I am trying to fit a sum over several functions with Stan and was wondering if the vectorized approach would be more efficient.
In practice this would come down to the following models:
sum_observables ~ normal(function_1(...)
Here sum_observable is simply the sum over observable_1, observable_2 …
And covariance matrix is simply the corresponding covariance_like standard deviation matrix.
observable_1 ~ normal(function_1(...), sigma_observable_1);
observable_2 ~ normal(function_2(...), sigma_observable_2);
observable_3 ~ normal(function_3(...), sigma_observable_3);
Although the functions you are computing are the same and the likelihood looks similar, you have very different models there.
If you have access to separate observables, aggregating that data will usually result in less information to the model parameter, because you are allowing a linear combination of the functions that may make them (and the parameters) non identifiable.

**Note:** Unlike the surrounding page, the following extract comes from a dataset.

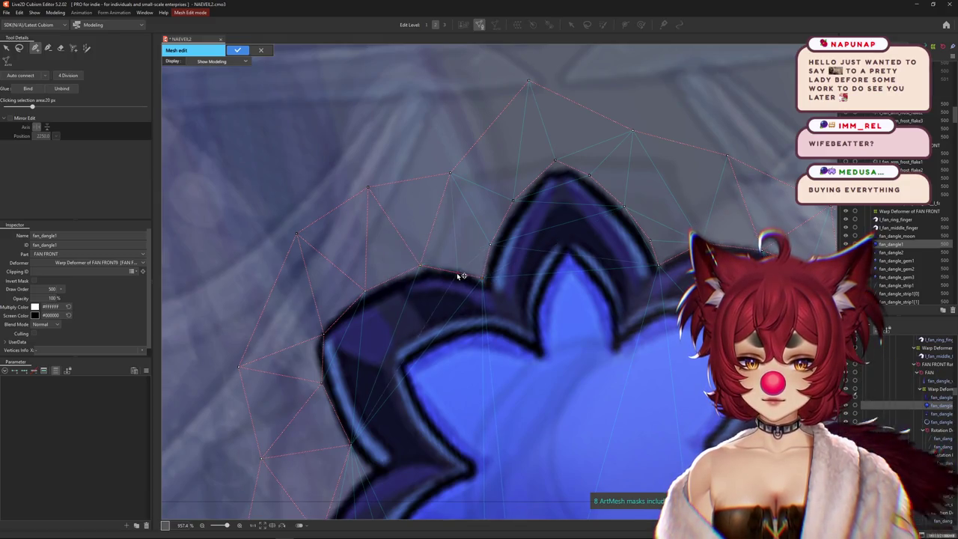
click(452, 269)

On the other hand, if your covariance matrix is not diagonal, in your formulation you wouldn’t be able to estimate the covariances (but you could still have a covariance matrices with shared parameters across the different observables).
If your specific model formulation will prevent identifiability issues (I don’t see exactly how it would, but it may be possible), then it gets down to efficiency, but I’d guess in that area there wouldn’t be much of a difference – I’d just try the different versions if I really needed any improvement, otherwise I wouldn’t bother.